EBITDA represents net income before interest, taxes, depreciation and amortization. EBITDA is presented because NRG considers it an important supplemental measure of its performance and believes debt-holders frequently use EBITDA to analyze operating performance and debt service capacity. EBITDA has limitations as an analytical tool, and you should not consider it in isolation, or as a substitute for analysis of our operating results as reported under GAAP. Some of these limitations are:
| • | | EBITDA does not reflect cash expenditures, or future requirements for capital expenditures, or contractual commitments; |
|
| • | | EBITDA does not reflect changes in, or cash requirements for, working capital needs; |
|
| • | | EBITDA does not reflect the significant interest expense, or the cash requirements necessary to service interest or principal payments, on debts; |
|
| • | | Although depreciation and amortization are non-cash charges, the assets being depreciated and amortized will often have to be replaced in the future, and EBITDA does not reflect any cash requirements for such replacements; and |
|
| • | | Other companies in this industry may calculate EBITDA differently than NRG does, limiting its usefulness as a comparative measure. |
Because of these limitations, EBITDA should not be considered as a measure of discretionary cash available to use to invest in the growth of NRG’s business. NRG compensates for these limitations by relying primarily on our GAAP results and using EBITDA and adjusted EBITDA only supplementally. See the statements of cash flow included in the financial statements that are a part of this news release.
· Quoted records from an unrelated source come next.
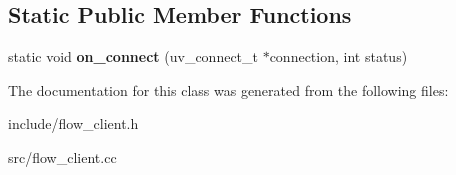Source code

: \subsection*{Static Public Member Functions}
\begin{DoxyCompactItemize}
\item 
static void {\bfseries on\+\_\+connect} (uv\+\_\+connect\+\_\+t $\ast$connection, int status)\hypertarget{classflow_1_1_flow_client_a94162b68f527cb032f1319d28c164a95}{}\label{classflow_1_1_flow_client_a94162b68f527cb032f1319d28c164a95}

\end{DoxyCompactItemize}


The documentation for this class was generated from the following files\+:\begin{DoxyCompactItemize}
\item 
include/flow\+\_\+client.\+h\item 
src/flow\+\_\+client.\+cc\end{DoxyCompactItemize}
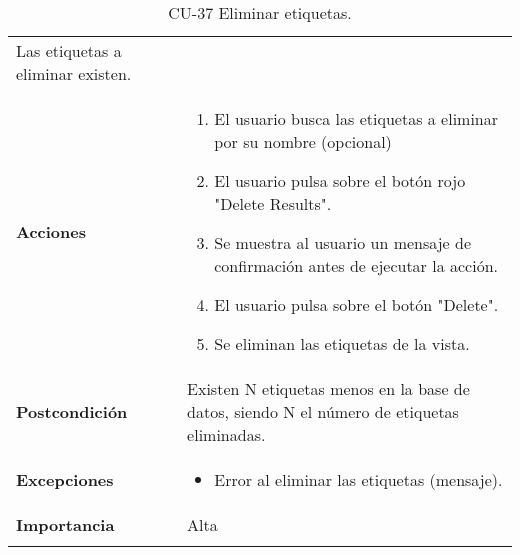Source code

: \begin{longtable}[]{@{}ll@{}}
\begin{minipage}[t]{0.74\columnwidth}
Las etiquetas a eliminar existen.\strut
\end{minipage}\tabularnewline
\begin{minipage}[t]{0.21\columnwidth}\raggedright
\textbf{Acciones}\strut
\end{minipage} & \begin{minipage}[t]{0.74\columnwidth}\raggedright
\begin{enumerate}
\def\labelenumi{\arabic{enumi}.}
\tightlist
\item
  El usuario busca las etiquetas a eliminar por su nombre (opcional)
\item
  El usuario pulsa sobre el botón rojo "Delete Results".
\item
  Se muestra al usuario un mensaje de confirmación antes de ejecutar la
  acción.
\item
  El usuario pulsa sobre el botón "Delete".
\item
  Se eliminan las etiquetas de la vista.
\end{enumerate}\strut
\end{minipage}\tabularnewline
\begin{minipage}[t]{0.21\columnwidth}\raggedright
\textbf{Postcondición}\strut
\end{minipage} & \begin{minipage}[t]{0.74\columnwidth}\raggedright
Existen N etiquetas menos en la base de datos, siendo N el número de
etiquetas eliminadas.\strut
\end{minipage}\tabularnewline
\begin{minipage}[t]{0.21\columnwidth}\raggedright
\textbf{Excepciones}\strut
\end{minipage} & \begin{minipage}[t]{0.74\columnwidth}\raggedright
\begin{itemize}
\tightlist
\item
  Error al eliminar las etiquetas (mensaje).
\end{itemize}\strut
\end{minipage}\tabularnewline
\begin{minipage}[t]{0.21\columnwidth}\raggedright
\textbf{Importancia}\strut
\end{minipage} & \begin{minipage}[t]{0.74\columnwidth}\raggedright
Alta\strut
\end{minipage}\tabularnewline
\bottomrule
\caption{CU-37 Eliminar etiquetas.}
\end{longtable}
Adjusted EBITDA is presented as a further supplemental measure of operating performance. Adjusted EBITDA represents EBITDA adjusted for the hedge reset, restructuring, impairment and corporate relocation charges, discontinued operations, and write downs and gains or losses on the sales of equity method investments and other assets; factors which we do not consider indicative of future operating performance. The reader is encouraged to evaluate each adjustment and the reasons NRG considers it appropriate for supplemental analysis. As an analytical tool, adjusted EBITDA is subject to all of the limitations applicable to EBITDA. In addition, in evaluating adjusted EBITDA, the reader should be aware that in the future NRG may incur expenses similar to the adjustments in this news release.
Free cash flow is cash flow from operations less capital expenditures and preferred stock dividends and is used by NRG predominantly as a forecasting tool to estimate cash available for debt reduction and other capital allocation alternatives. The reader is encouraged to evaluate each adjustment and the reasons NRG considers it appropriate for supplemental analysis. In addition, in evaluating free cash flow, the reader should be aware that in the future NRG may incur expenses similar to the adjustments in this news release.